• What to work on: Copy every line below that has the word "which" in it.

• Material provided:
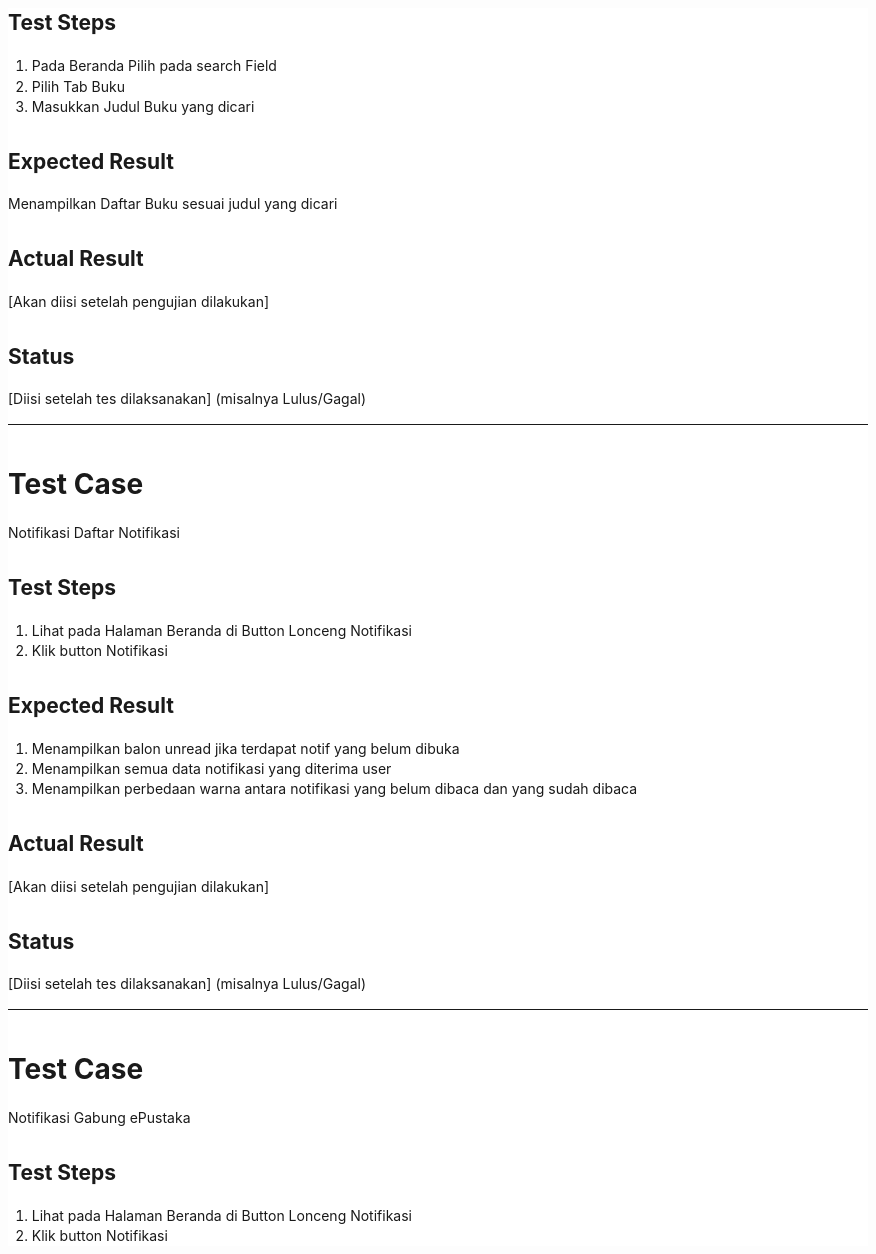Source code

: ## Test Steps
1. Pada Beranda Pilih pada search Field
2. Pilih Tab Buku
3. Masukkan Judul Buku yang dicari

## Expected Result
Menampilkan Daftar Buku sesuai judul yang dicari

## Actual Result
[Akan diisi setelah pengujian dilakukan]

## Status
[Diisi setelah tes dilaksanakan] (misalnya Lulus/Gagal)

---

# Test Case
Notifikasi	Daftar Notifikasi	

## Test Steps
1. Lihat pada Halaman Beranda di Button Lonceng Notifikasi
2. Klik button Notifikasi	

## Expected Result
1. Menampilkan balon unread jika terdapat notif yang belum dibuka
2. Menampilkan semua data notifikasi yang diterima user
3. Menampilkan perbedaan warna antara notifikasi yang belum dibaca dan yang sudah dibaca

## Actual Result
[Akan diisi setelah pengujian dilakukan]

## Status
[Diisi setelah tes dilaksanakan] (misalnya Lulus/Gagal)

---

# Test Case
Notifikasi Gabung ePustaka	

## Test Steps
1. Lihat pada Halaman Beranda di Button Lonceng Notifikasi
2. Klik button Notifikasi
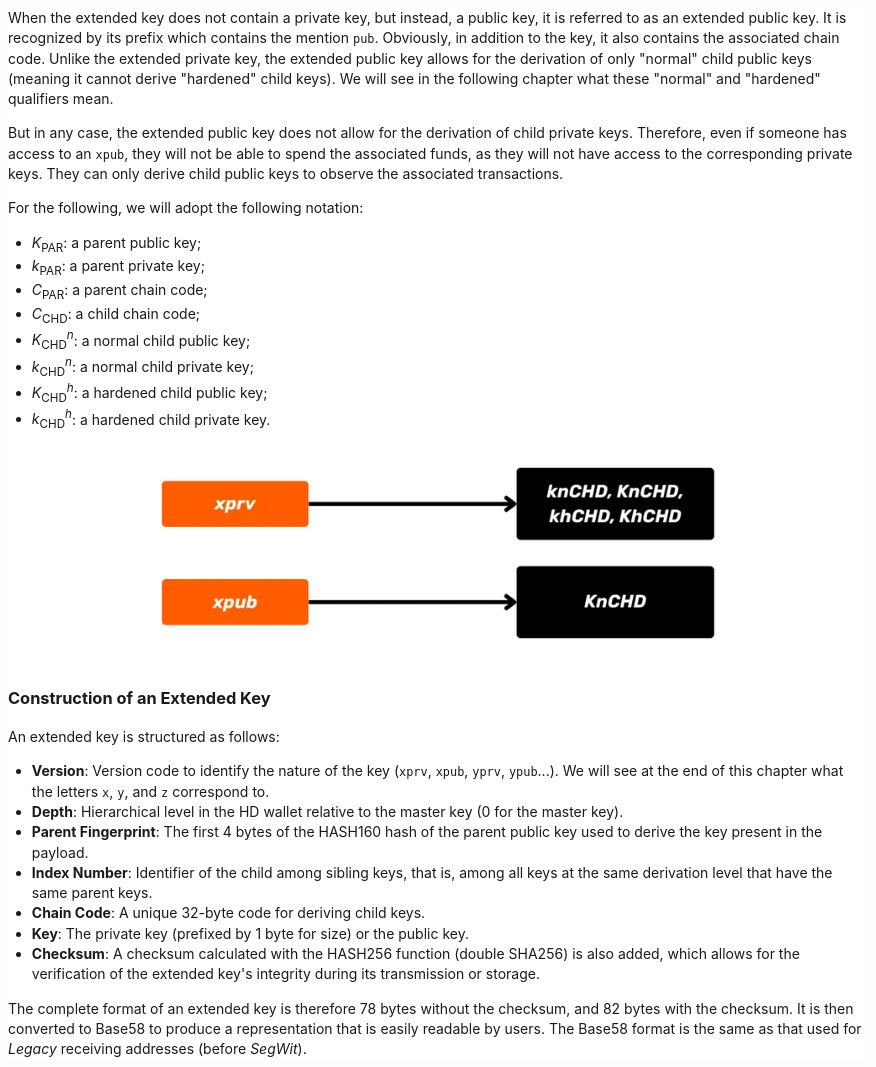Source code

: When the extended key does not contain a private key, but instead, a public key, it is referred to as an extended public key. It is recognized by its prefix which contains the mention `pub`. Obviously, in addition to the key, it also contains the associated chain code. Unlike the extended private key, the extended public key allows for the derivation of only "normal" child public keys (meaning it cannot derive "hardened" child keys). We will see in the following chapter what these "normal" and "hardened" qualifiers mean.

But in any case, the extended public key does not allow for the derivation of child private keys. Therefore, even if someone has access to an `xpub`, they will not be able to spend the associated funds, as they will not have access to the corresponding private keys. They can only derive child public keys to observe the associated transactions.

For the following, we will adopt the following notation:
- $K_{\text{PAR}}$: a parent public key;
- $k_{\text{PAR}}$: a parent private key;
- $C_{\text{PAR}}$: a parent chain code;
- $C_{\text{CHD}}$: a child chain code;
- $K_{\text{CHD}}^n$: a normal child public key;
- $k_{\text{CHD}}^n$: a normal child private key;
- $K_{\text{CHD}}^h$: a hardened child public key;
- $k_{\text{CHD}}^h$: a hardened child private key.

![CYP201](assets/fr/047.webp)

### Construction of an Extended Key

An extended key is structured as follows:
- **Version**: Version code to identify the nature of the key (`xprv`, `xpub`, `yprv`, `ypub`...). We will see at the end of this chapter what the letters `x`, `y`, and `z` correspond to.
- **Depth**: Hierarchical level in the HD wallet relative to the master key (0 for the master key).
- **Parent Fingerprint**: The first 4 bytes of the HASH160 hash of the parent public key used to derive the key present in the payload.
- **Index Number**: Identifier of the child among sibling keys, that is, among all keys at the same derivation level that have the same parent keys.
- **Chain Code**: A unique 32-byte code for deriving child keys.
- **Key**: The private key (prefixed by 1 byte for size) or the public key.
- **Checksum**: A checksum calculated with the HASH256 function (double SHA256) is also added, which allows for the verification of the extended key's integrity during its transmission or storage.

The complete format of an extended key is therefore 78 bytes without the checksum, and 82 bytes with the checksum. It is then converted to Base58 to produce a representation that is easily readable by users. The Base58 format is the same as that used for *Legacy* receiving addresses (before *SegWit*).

• Solution below:
: When the extended key does not contain a private key, but instead, a public key, it is referred to as an extended public key. It is recognized by its prefix which contains the mention `pub`. Obviously, in addition to the key, it also contains the associated chain code. Unlike the extended private key, the extended public key allows for the derivation of only "normal" child public keys (meaning it cannot derive "hardened" child keys). We will see in the following chapter what these "normal" and "hardened" qualifiers mean.
- **Checksum**: A checksum calculated with the HASH256 function (double SHA256) is also added, which allows for the verification of the extended key's integrity during its transmission or storage.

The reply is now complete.